YOUR TASK:
Look through the records below for the line with "potted plant: present" and the line with "book: none [32,205,72,227]", then return those lines and all lines between, exactly.
--- LISTED RECORDS Enclosed Below ---
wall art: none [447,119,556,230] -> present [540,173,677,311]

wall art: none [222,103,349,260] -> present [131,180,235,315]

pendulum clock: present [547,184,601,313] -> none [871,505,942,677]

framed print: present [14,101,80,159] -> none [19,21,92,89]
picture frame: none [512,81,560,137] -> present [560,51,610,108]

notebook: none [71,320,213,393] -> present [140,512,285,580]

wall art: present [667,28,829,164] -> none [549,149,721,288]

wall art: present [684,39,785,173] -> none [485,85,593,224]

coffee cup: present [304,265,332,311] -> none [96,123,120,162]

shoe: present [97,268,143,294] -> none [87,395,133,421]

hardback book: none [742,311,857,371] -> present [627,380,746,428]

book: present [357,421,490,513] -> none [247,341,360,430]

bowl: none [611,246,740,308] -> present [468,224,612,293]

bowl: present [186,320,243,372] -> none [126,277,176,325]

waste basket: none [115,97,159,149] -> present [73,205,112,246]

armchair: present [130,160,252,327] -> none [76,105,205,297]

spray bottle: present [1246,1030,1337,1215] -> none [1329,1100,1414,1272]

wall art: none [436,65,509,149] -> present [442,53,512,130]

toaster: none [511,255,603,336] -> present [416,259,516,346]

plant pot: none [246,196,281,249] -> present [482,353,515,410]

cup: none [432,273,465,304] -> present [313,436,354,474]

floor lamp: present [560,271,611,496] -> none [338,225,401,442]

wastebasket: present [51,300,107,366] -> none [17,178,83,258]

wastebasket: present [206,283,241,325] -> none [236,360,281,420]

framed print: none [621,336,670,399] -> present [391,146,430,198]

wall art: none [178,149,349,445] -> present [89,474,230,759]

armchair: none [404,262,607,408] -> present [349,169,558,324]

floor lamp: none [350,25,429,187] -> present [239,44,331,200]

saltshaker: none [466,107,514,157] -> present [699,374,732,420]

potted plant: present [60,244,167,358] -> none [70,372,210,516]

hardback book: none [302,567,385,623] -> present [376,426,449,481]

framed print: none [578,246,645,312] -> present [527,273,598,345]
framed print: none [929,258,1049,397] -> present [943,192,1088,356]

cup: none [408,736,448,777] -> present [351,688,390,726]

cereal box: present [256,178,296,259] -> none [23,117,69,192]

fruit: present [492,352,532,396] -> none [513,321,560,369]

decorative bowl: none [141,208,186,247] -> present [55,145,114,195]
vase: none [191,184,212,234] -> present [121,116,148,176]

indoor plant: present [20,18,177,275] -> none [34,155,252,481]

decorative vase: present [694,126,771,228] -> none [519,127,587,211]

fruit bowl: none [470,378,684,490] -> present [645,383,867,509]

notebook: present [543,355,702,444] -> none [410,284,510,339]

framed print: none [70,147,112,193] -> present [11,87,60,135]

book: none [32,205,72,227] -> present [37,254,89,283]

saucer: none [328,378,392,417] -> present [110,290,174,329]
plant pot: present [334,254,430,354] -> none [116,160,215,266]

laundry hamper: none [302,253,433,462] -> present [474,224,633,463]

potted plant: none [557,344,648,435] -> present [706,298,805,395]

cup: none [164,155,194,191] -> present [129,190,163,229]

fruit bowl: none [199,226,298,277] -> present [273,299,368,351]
--- End of Enclosed LISTED RECORDS ---
EXERCISE SOLUTION:
potted plant: present [60,244,167,358] -> none [70,372,210,516]

hardback book: none [302,567,385,623] -> present [376,426,449,481]

framed print: none [578,246,645,312] -> present [527,273,598,345]
framed print: none [929,258,1049,397] -> present [943,192,1088,356]

cup: none [408,736,448,777] -> present [351,688,390,726]

cereal box: present [256,178,296,259] -> none [23,117,69,192]

fruit: present [492,352,532,396] -> none [513,321,560,369]

decorative bowl: none [141,208,186,247] -> present [55,145,114,195]
vase: none [191,184,212,234] -> present [121,116,148,176]

indoor plant: present [20,18,177,275] -> none [34,155,252,481]

decorative vase: present [694,126,771,228] -> none [519,127,587,211]

fruit bowl: none [470,378,684,490] -> present [645,383,867,509]

notebook: present [543,355,702,444] -> none [410,284,510,339]

framed print: none [70,147,112,193] -> present [11,87,60,135]

book: none [32,205,72,227] -> present [37,254,89,283]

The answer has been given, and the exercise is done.